West Virginia Supreme Court justices changed their minds about a ruling they made in an age discrimination case in July and issued a new decision last week, which reverses a lower court and adheres to precedent set by the U.S. Supreme Court.

Last July, justices issued a unanimous memorandum decision upholding a ruling by Taylor County Circuit Judge Alan Moats, which dismissed a lawsuit alleging age discrimination filed by a 65-year-old woman against her former employer, Grafton City Hospital.

In return, Allan Karlin, an attorney for Martha Knotts, petitioned the court for a rehearing.
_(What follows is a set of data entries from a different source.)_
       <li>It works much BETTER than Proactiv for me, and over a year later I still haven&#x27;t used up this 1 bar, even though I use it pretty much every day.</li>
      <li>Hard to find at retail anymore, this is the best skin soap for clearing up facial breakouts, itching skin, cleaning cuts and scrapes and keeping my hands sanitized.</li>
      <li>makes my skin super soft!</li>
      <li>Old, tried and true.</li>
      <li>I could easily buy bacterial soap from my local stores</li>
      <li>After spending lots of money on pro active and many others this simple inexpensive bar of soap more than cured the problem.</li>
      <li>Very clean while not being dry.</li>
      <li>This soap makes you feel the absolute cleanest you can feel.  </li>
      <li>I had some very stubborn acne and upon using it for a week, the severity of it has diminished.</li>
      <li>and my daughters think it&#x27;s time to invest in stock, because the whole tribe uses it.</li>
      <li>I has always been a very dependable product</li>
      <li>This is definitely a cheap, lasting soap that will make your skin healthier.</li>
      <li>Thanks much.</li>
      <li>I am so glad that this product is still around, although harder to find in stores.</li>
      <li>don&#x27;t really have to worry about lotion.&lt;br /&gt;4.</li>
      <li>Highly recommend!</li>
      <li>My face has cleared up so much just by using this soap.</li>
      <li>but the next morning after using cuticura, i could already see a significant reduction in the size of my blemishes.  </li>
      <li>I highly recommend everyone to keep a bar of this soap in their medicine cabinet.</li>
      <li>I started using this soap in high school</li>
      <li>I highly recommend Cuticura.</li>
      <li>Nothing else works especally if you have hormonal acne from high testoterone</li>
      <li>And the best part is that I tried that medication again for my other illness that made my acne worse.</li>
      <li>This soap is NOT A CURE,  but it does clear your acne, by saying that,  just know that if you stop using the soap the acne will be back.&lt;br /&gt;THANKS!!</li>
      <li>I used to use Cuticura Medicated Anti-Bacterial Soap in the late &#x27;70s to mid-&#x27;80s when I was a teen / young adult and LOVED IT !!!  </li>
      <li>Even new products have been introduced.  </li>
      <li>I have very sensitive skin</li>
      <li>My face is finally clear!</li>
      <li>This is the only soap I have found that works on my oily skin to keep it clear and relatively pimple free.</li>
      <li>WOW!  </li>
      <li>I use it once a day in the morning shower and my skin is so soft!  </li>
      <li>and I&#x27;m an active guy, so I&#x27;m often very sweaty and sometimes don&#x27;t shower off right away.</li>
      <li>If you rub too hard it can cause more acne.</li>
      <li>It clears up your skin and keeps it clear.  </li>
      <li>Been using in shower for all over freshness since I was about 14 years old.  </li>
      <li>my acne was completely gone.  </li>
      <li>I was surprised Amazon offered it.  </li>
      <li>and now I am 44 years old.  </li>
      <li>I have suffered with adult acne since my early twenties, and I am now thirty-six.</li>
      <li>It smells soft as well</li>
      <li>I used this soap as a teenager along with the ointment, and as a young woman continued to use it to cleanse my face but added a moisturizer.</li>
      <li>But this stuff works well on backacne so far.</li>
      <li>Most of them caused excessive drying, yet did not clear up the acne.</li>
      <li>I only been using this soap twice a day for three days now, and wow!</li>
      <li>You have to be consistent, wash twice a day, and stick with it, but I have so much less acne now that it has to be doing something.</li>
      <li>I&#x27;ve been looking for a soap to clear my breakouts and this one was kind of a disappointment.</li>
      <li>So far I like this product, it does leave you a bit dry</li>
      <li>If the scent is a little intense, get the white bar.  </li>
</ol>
AARP, the United Mine Workers of America, the state Employment Lawyers Association and others filed amicus briefs also urging justices to reconsider the case.

The court reconsidered and, on Thursday, issued a unanimous decision ruling the opposite way.

The decision last week also overrules a 2010 case about age discrimination.

In the 2010 case, the state Supreme Court applied a rule that a person who was over the age of 40 couldn't allege they had been discriminated on the basis of age if the person they were replaced by was also over age 40. Moats applied that law to Knotts' case and granted the hospital summary judgment.

In her appeal, Knotts asserted that the judge didn't consider the "substantially younger" comparison recognized by the U.S. Supreme Court in O'Connor v Consolidated Coin Caterers Corp., a 1996 case. After a second look, state justices agreed.

In the O'Connor case, a 56-year-old employee sued over age discrimination after he was fired and replaced by a younger employee. The Fourth Circuit U.S. Court of Appeals held that the employee had failed to prove a case of age discrimination because the employee who replaced him was in the same protected class as the plaintiff, also over age 40.

The U.S. Supreme Court reversed the appeals court's ruling, however, finding that the focus of an age discrimination case should be whether the plaintiff was discriminated against on the basis of age, not on whether the plaintiff was replaced by someone outside the protected class.

Justice Antonin Scalia wrote the unanimous opinion finding that a determination about whether a replacement is substantially younger than a plaintiff is a far more reliable indicator of age discrimination.

"We conclude that the better and more legally sound approach is to follow the 'substantially younger' rule announced by Justice Scalia in O'Connor," wrote Chief West Virginia Justice Menis Ketchum.

What qualifies as "substantially younger" must be decided on a case-by-case basis, Ketchum wrote, but age differences of 10 or more years are generally held to be sufficient.